0 はじめに
このホームページは、駿河国の蒲原城が今川氏兼によって延文年間(1356)頃に築かれた姿を発信し知見者の意見を求めるものであります。
1 蒲原城の築城
蒲原城の築城を記す古文書が発見されていないので正確な年代は判らない。しかし、蒲原城の善福寺曲輪より南北朝期後半以降(1350年以降)に使われていた灰釉瓶子の破片が出土しているのでこの時期に何者かが蒲原築城に係ったと考えられる。他方、確かな古文書として応永7年(1400)に足利義満が、駿河守護の今川泰範に蒲原庄を幕府の料所として与えたものがある。これによると蒲原庄は今川泰範に与える前に今川一族の誰かが料所として宛がわれていたことが文脈から読みとれる。ではこの今川一族の誰かというと今川範国を筆頭に以下の六名が挙げられ、没年から考えて蓋然性が一番高いのは今川氏兼。すなわち、後の蒲原直世で駿河蒲原氏の祖になった人物であり、蒲原築城に係ったと考えられる。
1今川範国 嘉元2年生れ 至徳元年(1384)に没す。
2)今川範氏 元亨頃生れ 貞治4年(1365)に没す。
3川貞世 嘉暦元年生れ 応永7年(1400)に足利義満より討伐の命が出され、応永21年没す。
4)今川氏兼 元徳元年生れ 応永5年(1398)頃に没す。
5)今川仲秋 出生不明 応永7年以降も京都で活躍する。
6)今川氏家 出生不明 応安元年(1368)頃に没す。
2 今川氏兼の蒲原庄入部
今川氏兼が、蒲原庄を拝領して実際に入部したのは何時かというと確かな史料はない。ただ、蒲原庄は街道の要衝となっているので「観応の擾乱」で南朝軍が一掃された文和元年(1352)以降と考えられ、兄の今川了俊の九州探題下向に同行した応安4年(1371)には既に蒲原を名乗っていたことが史料(水江臣記高木系図)で確認されているのでそれ以前となり、次の示す蒲原庄の周辺での出来事を考慮すると延文年間(1356)頃の蒲原庄入部となる。

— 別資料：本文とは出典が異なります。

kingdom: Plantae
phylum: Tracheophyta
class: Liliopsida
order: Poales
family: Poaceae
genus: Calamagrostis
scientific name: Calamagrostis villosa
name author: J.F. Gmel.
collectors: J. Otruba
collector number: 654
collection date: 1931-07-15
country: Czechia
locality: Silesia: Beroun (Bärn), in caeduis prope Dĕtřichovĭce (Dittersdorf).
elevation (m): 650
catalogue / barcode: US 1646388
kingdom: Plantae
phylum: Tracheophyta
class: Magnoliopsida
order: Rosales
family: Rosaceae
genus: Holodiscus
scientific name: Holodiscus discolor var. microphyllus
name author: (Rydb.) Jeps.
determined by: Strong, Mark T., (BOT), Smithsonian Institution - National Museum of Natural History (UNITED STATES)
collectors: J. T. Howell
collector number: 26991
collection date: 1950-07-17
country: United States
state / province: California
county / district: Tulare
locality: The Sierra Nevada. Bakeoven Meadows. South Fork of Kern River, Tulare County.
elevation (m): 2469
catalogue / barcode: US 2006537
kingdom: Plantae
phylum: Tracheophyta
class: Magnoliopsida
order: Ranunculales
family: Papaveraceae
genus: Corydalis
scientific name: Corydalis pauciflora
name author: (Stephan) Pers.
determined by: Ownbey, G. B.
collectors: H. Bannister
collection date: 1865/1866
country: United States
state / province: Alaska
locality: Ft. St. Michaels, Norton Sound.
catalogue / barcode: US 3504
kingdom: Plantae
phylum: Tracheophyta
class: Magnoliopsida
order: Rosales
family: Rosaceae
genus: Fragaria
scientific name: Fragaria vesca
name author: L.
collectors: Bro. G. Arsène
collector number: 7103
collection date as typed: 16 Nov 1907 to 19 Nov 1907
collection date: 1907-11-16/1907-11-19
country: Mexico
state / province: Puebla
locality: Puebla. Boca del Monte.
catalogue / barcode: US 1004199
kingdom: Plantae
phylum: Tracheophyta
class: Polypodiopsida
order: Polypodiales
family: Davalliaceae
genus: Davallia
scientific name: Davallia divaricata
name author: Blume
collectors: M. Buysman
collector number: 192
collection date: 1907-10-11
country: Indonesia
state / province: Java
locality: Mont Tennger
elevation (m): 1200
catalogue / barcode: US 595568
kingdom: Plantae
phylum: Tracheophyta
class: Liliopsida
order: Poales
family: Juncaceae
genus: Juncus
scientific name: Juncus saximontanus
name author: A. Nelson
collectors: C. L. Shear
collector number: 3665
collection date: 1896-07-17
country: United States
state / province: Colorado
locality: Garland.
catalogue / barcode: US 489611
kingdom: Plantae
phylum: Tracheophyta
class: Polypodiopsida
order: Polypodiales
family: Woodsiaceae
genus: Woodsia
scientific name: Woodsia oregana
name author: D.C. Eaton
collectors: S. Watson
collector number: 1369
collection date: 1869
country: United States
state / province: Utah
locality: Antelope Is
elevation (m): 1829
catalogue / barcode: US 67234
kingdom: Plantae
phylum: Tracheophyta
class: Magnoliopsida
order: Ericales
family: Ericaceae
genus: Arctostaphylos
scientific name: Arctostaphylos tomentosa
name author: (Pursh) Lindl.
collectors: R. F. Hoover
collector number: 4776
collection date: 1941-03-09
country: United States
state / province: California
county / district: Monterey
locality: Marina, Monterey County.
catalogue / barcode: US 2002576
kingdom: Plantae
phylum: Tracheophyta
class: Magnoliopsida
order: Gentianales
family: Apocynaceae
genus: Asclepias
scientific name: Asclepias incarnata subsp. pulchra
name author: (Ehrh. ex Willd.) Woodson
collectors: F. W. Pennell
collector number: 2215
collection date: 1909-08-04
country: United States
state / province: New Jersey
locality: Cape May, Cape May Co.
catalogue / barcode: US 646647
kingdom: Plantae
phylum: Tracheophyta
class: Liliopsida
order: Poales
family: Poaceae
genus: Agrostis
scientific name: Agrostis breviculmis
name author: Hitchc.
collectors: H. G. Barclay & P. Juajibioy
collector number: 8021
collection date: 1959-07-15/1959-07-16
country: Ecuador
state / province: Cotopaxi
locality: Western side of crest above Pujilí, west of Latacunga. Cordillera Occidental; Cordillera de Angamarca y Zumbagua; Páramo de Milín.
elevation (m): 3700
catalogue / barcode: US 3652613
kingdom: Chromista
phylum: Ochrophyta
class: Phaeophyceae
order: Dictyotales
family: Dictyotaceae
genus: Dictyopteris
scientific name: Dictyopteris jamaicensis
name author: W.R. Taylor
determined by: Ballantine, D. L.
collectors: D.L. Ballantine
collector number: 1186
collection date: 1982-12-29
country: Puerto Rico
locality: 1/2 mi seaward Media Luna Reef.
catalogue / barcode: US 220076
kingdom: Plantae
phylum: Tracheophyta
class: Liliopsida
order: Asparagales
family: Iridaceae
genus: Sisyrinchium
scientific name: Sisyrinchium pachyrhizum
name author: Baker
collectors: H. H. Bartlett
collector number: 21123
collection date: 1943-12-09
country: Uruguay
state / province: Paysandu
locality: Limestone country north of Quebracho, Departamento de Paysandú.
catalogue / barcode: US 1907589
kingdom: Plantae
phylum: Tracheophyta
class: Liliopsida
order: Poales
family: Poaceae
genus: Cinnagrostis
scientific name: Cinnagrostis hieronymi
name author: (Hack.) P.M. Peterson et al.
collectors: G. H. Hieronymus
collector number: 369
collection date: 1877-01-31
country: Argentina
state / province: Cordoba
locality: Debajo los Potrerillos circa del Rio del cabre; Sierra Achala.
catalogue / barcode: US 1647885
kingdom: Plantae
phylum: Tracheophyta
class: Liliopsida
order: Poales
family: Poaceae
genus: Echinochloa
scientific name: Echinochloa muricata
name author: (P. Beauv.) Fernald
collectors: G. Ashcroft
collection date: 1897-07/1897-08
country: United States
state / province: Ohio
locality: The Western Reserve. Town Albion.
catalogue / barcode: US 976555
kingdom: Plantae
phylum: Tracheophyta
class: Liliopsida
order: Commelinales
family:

1)観応二年(1351)蒲原川原で合戦が行なわれる。
2)観応二年(1351)尊氏軍、桜野で直義軍を破る。直義軍鎌倉へ敗走する。
3)延文元年(1356)今川範国、駿河興津承元寺(蒲原城の西約一里の位地)で母香雲院清庵の三回忌を催す。
4)延文二年(1357)今川氏により駿河蒲原庄に龍雲寺が創建される(蒲原龍雲寺史)。
5)蒲原城の善福寺曲輪で南北朝期後半の編年を持つ灰柚瓶子が使われる(発掘調査結果より)。
6)貞治三年(1364)今川氏兼、守護(今川範国)奉書を大浦左衛門入道に下す。